Table 2 presented the results of the hypothesis that states there is no significant mediating role of diabetes distress on the relationship between depression and psychological well-being in persons with diabetes during covid-19 pandemic. This hypothesis was tested with Model 4 mediation, moderation, and conditional process analysis (Hayes, 2018). Diabetes distress among persons with diabetes during covid-19 pandemic was explained by the model at a rate of 19% (R2 = 0.19) of the total variance of depression, (F1, 221) 51.15, p < 0.05. Also, Psychological well-being among persons with diabetes during covid-19 pandemic was explained by the model at a rate of 19% (R2 = 0.19) of the total variance of depression and diabetes, (F1, 220) 50.24, p < .05.

Table 2 Summary of mediation analysis diabetes distress and depression on psychological well-being (model 4 of PROCESS macro; N = 223)

Mediation analysis presented in Table 2 revealed significant and negative direct relationship between depression and diabetes distress (β = −0.47, p < 0.05), 95% Cl: = −0.60(−0.34) see Fig. 1. The results also showed significant direct relationship depression and psychological well-being (β = 0.36, p < 0.05), 95% Cl: = 0.26 (0.47) and further revealed significant indirect relationship between depression and psychological well-being which occur via diabetes distress among persons with diabetes during covid-19 pandemic (β = −0.19, p < .05), 95% Cl: = 0.29 (−0.09) see Fig. 1.

Fig. 1
figure 1

Theoretical research model with standard coefficients (β) Model 4

4. Discussion

The present study examined the relationship between depression, diabetes distress and psychological well-being among persons with diabetes during Covid-19 pandemic and also assessed the mediating role of diabetes distress on depression relationship with psychological well-being among persons with diabetes during the covid-19 pandemic in Nigeria.

The study results showed that psychological well-being has negative significant relationship between diabetes distress and depression which is congruent with existing literature of Ramkisson et al. [22] that found strong negative correlation between anxiety and depression and psychologically well-being which pointed in their study that an increase in anxiety and depressive features results in a decrease in psychological well-being. On the other hand, the study results are in accordance with the previous study which established that relationship between emotional distress, psychological well-being and depression of people with diabetes [6].

The study results also supported findings that showed the existing relationship between depression and psychological well-being among non-diabetes persons. Young [26] found significant relationship between depression and psychological well-being mediated by college student’s negative emotional experiences. Joseph and De Guzman [5] found significant relationship between depression and psychological well-being that impaired the mental health of adolescents.
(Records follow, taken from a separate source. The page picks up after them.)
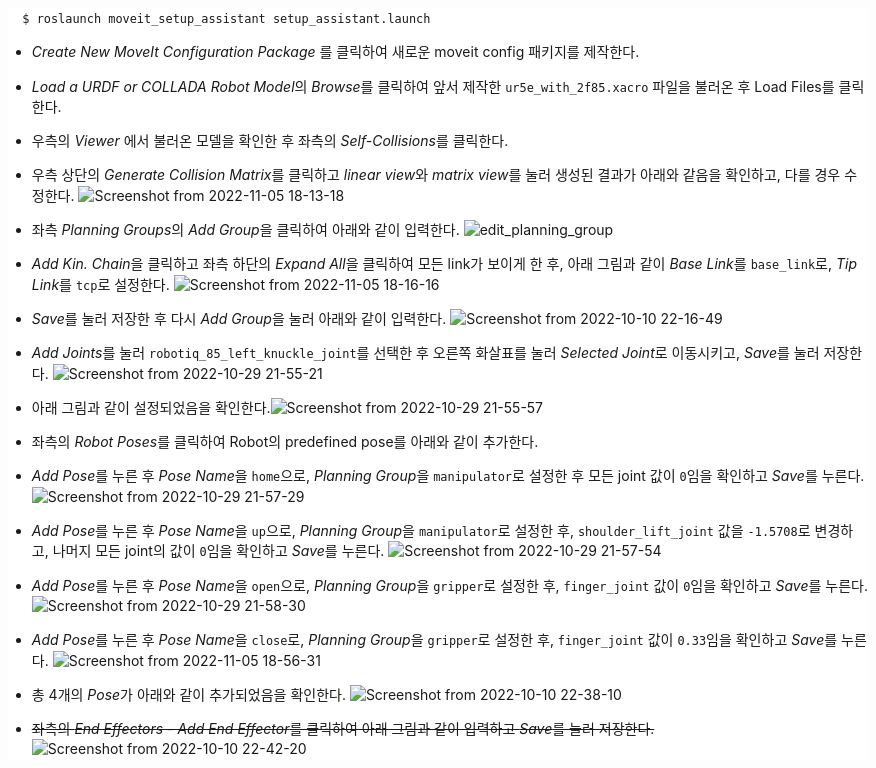 	  $ roslaunch moveit_setup_assistant setup_assistant.launch
- *Create New MoveIt Configuration Package* 를 클릭하여 새로운 moveit config 패키지를 제작한다.
- *Load a URDF or COLLADA Robot Model*의 *Browse*를 클릭하여 앞서 제작한 `ur5e_with_2f85.xacro` 파일을 불러온 후  Load Files를 클릭한다.
- 우측의 *Viewer* 에서 불러온 모델을 확인한 후 좌측의 *Self-Collisions*를 클릭한다.
- 우측 상단의 *Generate Collision Matrix*를 클릭하고 *linear view*와  *matrix view*를 눌러 생성된 결과가 아래와 같음을 확인하고, 다를 경우 수정한다.
![Screenshot from 2022-11-05 18-13-18](https://user-images.githubusercontent.com/60342784/200112543-5da9aefc-99dd-49d7-bb20-a5409ee22857.png)

- 좌측 *Planning Groups*의 *Add Group*을 클릭하여 아래와 같이 입력한다.
![edit_planning_group](https://user-images.githubusercontent.com/60342784/194872835-6fb4dee5-c101-47d8-bb20-8deec8d13386.png)

- *Add Kin. Chain*을 클릭하고 좌측 하단의 *Expand All*을 클릭하여 모든 link가 보이게 한 후, 아래 그림과 같이 *Base Link*를 `base_link`로, *Tip Link*를 `tcp`로 설정한다.
![Screenshot from 2022-11-05 18-16-16](https://user-images.githubusercontent.com/60342784/200112675-2f7ddafc-c898-4c36-bd8c-4da801674362.png)


- *Save*를 눌러 저장한 후 다시 *Add Group*을 눌러 아래와 같이 입력한다.
![Screenshot from 2022-10-10 22-16-49](https://user-images.githubusercontent.com/60342784/194875273-da510f44-b175-4894-b60a-a9a907139166.png)

- *Add Joints*를 눌러 `robotiq_85_left_knuckle_joint`를 선택한 후 오른쪽 화살표를 눌러 *Selected Joint*로 이동시키고, *Save*를 눌러 저장한다.
![Screenshot from 2022-10-29 21-55-21](https://user-images.githubusercontent.com/60342784/198832712-d24065cf-07c4-4e42-aabc-daf97f6d261e.png)

- 아래 그림과 같이 설정되었음을 확인한다.![Screenshot from 2022-10-29 21-55-57](https://user-images.githubusercontent.com/60342784/198832730-397d044a-ee88-4d2d-9799-7cdba13605f4.png)


- 좌측의 *Robot Poses*를 클릭하여 Robot의 predefined pose를 아래와 같이 추가한다.
- *Add Pose*를 누른 후 *Pose Name*을 `home`으로, *Planning Group*을 `manipulator`로 설정한  후 모든 joint 값이 `0`임을 확인하고 *Save*를 누른다.
![Screenshot from 2022-10-29 21-57-29](https://user-images.githubusercontent.com/60342784/198832810-b4b5dbcc-7ae6-4f04-b8bc-6faf0136df8e.png)

- *Add Pose*를 누른 후 *Pose Name*을 `up`으로, *Planning Group*을 `manipulator`로 설정한  후, `shoulder_lift_joint` 값을 `-1.5708`로 변경하고, 나머지 모든 joint의 값이 `0`임을 확인하고 *Save*를 누른다.
![Screenshot from 2022-10-29 21-57-54](https://user-images.githubusercontent.com/60342784/198832869-ef0f60f6-f9e9-49c3-9f98-c8cd8db6170f.png)

- *Add Pose*를 누른 후 *Pose Name*을 `open`으로, *Planning Group*을 `gripper`로 설정한  후, `finger_joint` 값이 `0`임을 확인하고 *Save*를 누른다.
![Screenshot from 2022-10-29 21-58-30](https://user-images.githubusercontent.com/60342784/198832912-e6119f65-3f2c-46c6-a7af-65ee5a6c6da7.png)

- *Add Pose*를 누른 후 *Pose Name*을 `close`로, *Planning Group*을 `gripper`로 설정한  후, `finger_joint` 값이 `0.33`임을 확인하고 *Save*를 누른다.
![Screenshot from 2022-11-05 18-56-31](https://user-images.githubusercontent.com/60342784/200114109-3d24f8c9-3cfe-4d8f-97bd-8ce4783f53d4.png)



- 총 4개의 *Pose*가 아래와 같이 추가되었음을 확인한다.
![Screenshot from 2022-10-10 22-38-10](https://user-images.githubusercontent.com/60342784/194879285-8395c47d-8f7c-4692-92a1-748e48b17d26.png)

- ~~좌측의 *End Effectors - Add End Effector*를 클릭하여 아래 그림과 같이 입력하고 *Save*를 눌러 저장한다.~~
![Screenshot from 2022-10-10 22-42-20](https://user-images.githubusercontent.com/60342784/194880048-48179c32-5361-41cd-aa00-9349f45e64e2.png)
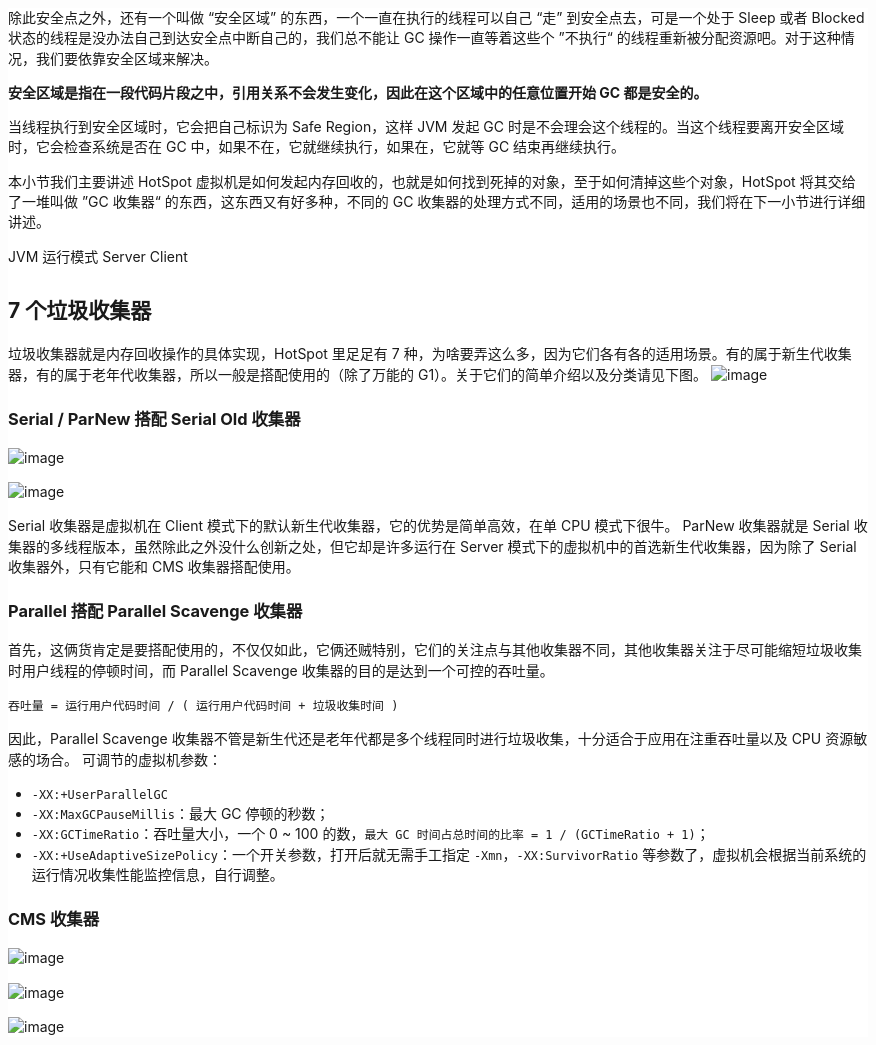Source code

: 除此安全点之外，还有一个叫做 “安全区域” 的东西，一个一直在执行的线程可以自己 “走” 到安全点去，可是一个处于 Sleep 或者 Blocked 状态的线程是没办法自己到达安全点中断自己的，我们总不能让 GC 操作一直等着这些个 ”不执行“ 的线程重新被分配资源吧。对于这种情况，我们要依靠安全区域来解决。

**安全区域是指在一段代码片段之中，引用关系不会发生变化，因此在这个区域中的任意位置开始 GC 都是安全的。**

当线程执行到安全区域时，它会把自己标识为 Safe Region，这样 JVM 发起 GC 时是不会理会这个线程的。当这个线程要离开安全区域时，它会检查系统是否在 GC 中，如果不在，它就继续执行，如果在，它就等 GC 结束再继续执行。

本小节我们主要讲述 HotSpot 虚拟机是如何发起内存回收的，也就是如何找到死掉的对象，至于如何清掉这些个对象，HotSpot 将其交给了一堆叫做 ”GC 收集器“ 的东西，这东西又有好多种，不同的 GC 收集器的处理方式不同，适用的场景也不同，我们将在下一小节进行详细讲述。

JVM 运行模式
Server
Client


## 7 个垃圾收集器

垃圾收集器就是内存回收操作的具体实现，HotSpot 里足足有 7 种，为啥要弄这么多，因为它们各有各的适用场景。有的属于新生代收集器，有的属于老年代收集器，所以一般是搭配使用的（除了万能的 G1）。关于它们的简单介绍以及分类请见下图。
![image](http://490.github.io/images/20190311_104412.png)

### Serial / ParNew 搭配 Serial Old 收集器

![image](http://490.github.io/images/20190311_104421.png)

![image](http://490.github.io/images/20190313_194840.png)

Serial 收集器是虚拟机在 Client 模式下的默认新生代收集器，它的优势是简单高效，在单 CPU 模式下很牛。
ParNew 收集器就是 Serial 收集器的多线程版本，虽然除此之外没什么创新之处，但它却是许多运行在 Server 模式下的虚拟机中的首选新生代收集器，因为除了 Serial 收集器外，只有它能和 CMS 收集器搭配使用。

### Parallel 搭配 Parallel Scavenge 收集器
首先，这俩货肯定是要搭配使用的，不仅仅如此，它俩还贼特别，它们的关注点与其他收集器不同，其他收集器关注于尽可能缩短垃圾收集时用户线程的停顿时间，而 Parallel Scavenge 收集器的目的是达到一个可控的吞吐量。

`吞吐量 = 运行用户代码时间 / ( 运行用户代码时间 + 垃圾收集时间 )`

因此，Parallel Scavenge 收集器不管是新生代还是老年代都是多个线程同时进行垃圾收集，十分适合于应用在注重吞吐量以及 CPU 资源敏感的场合。
可调节的虚拟机参数：
- `-XX:+UserParallelGC`
- `-XX:MaxGCPauseMillis`：最大 GC 停顿的秒数；
- `-XX:GCTimeRatio`：吞吐量大小，一个 0 ~ 100 的数，`最大 GC 时间占总时间的比率 = 1 / (GCTimeRatio + 1)`；
- `-XX:+UseAdaptiveSizePolicy`：一个开关参数，打开后就无需手工指定 `-Xmn`，`-XX:SurvivorRatio` 等参数了，虚拟机会根据当前系统的运行情况收集性能监控信息，自行调整。

### CMS 收集器

![image](http://490.github.io/images/20190311_104432.png)

![image](http://490.github.io/images/20190311_104436.png)

![image](http://490.github.io/images/20190313_195400.png)
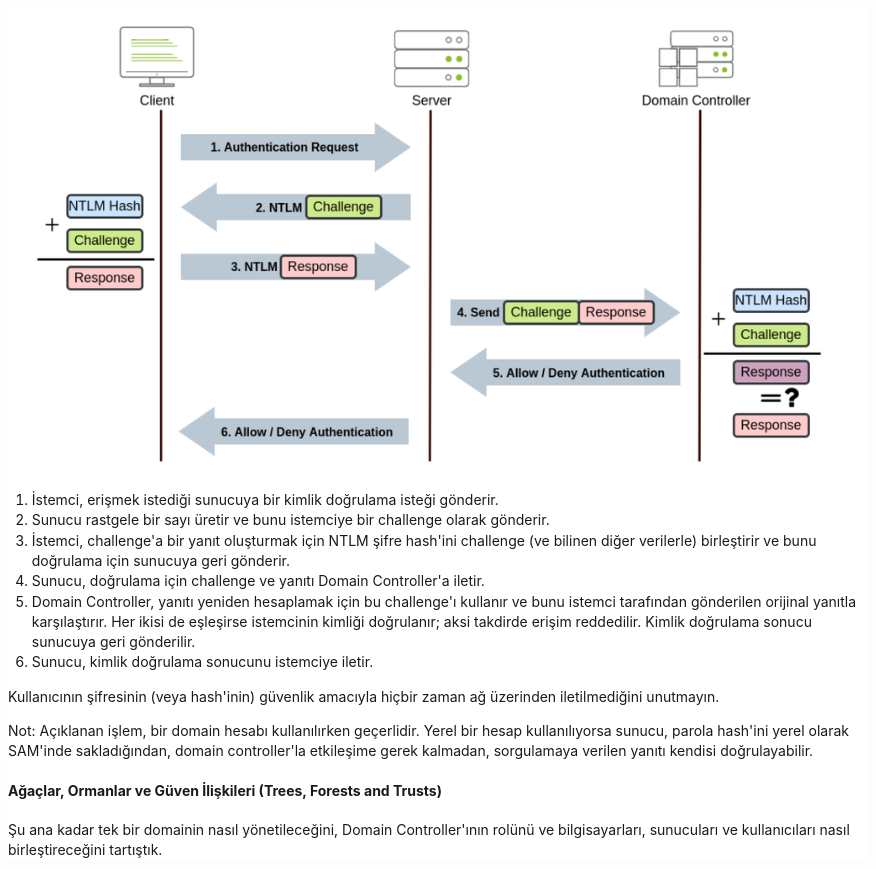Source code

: ![manage_ad25.png](img/manage_ad25.png)

1. İstemci, erişmek istediği sunucuya bir kimlik doğrulama isteği gönderir.
2. Sunucu rastgele bir sayı üretir ve bunu istemciye bir challenge olarak gönderir.
3. İstemci, challenge'a bir yanıt oluşturmak için NTLM şifre hash'ini challenge (ve bilinen diğer verilerle) birleştirir ve bunu doğrulama için sunucuya geri gönderir.
4. Sunucu, doğrulama için challenge ve yanıtı Domain Controller'a iletir.
5. Domain Controller, yanıtı yeniden hesaplamak için bu challenge'ı kullanır ve bunu istemci tarafından gönderilen orijinal yanıtla karşılaştırır. Her ikisi de eşleşirse istemcinin kimliği doğrulanır; aksi takdirde erişim reddedilir. Kimlik doğrulama sonucu sunucuya geri gönderilir.
6. Sunucu, kimlik doğrulama sonucunu istemciye iletir.

Kullanıcının şifresinin (veya hash'inin) güvenlik amacıyla hiçbir zaman ağ üzerinden iletilmediğini unutmayın.

Not: Açıklanan işlem, bir domain hesabı kullanılırken geçerlidir. Yerel bir hesap kullanılıyorsa sunucu, parola hash'ini yerel olarak SAM'inde sakladığından, domain controller'la etkileşime gerek kalmadan, sorgulamaya verilen yanıtı kendisi doğrulayabilir.

#### Ağaçlar, Ormanlar ve Güven İlişkileri (Trees, Forests and Trusts)

Şu ana kadar tek bir domainin nasıl yönetileceğini, Domain Controller'ının rolünü ve bilgisayarları, sunucuları ve kullanıcıları nasıl birleştireceğini tartıştık.
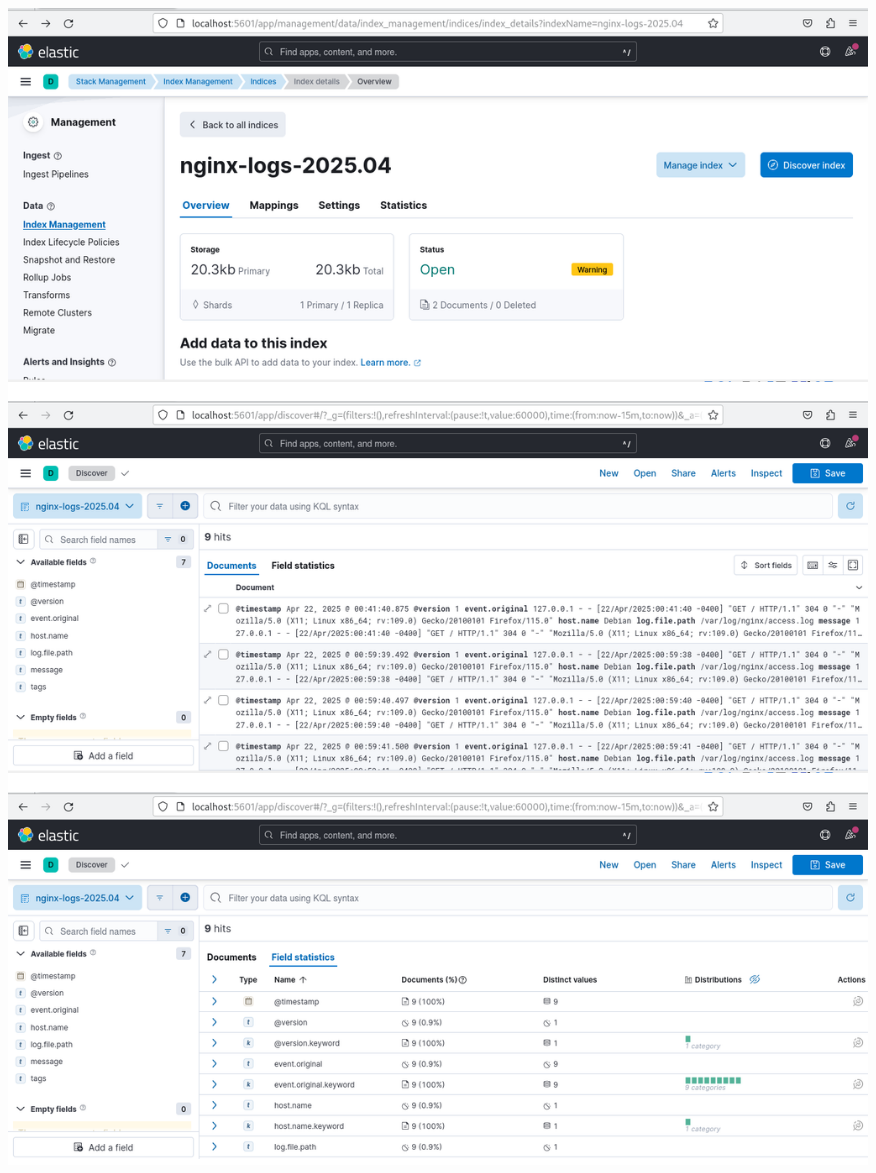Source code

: ![](https://github.com/eskin-igor/netology_11-3/blob/main/11-3/11-3-3-2.PNG)

![](https://github.com/eskin-igor/netology_11-3/blob/main/11-3/11-3-3-3.PNG)

![](https://github.com/eskin-igor/netology_11-3/blob/main/11-3/11-3-3-4.PNG)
The study results also revealed the diabetes distress significantly mediate indirect relationship between depression and psychological well-being among persons with diabetes during covid-19 pandemic. The study results supported a previous finding by Rahimi et al. [21] who concluded that depression has an indirect effect on the adherence to treatment by mediating role of resilience and diabetes distress. This study results also is in the accordance with study by Van Bastelaar, et al. [25] who admitted diabetes-specific emotional distress as mediating association between depression and glycaemic control.

Conclusions

Depression and diabetes distress associated with the psychological well-being of persons with diabetes during covid-19 pandemic and diabetes distress may play vital role on the association between depression and with the psychological well-being of persons with diabetes during covid-19 pandemic.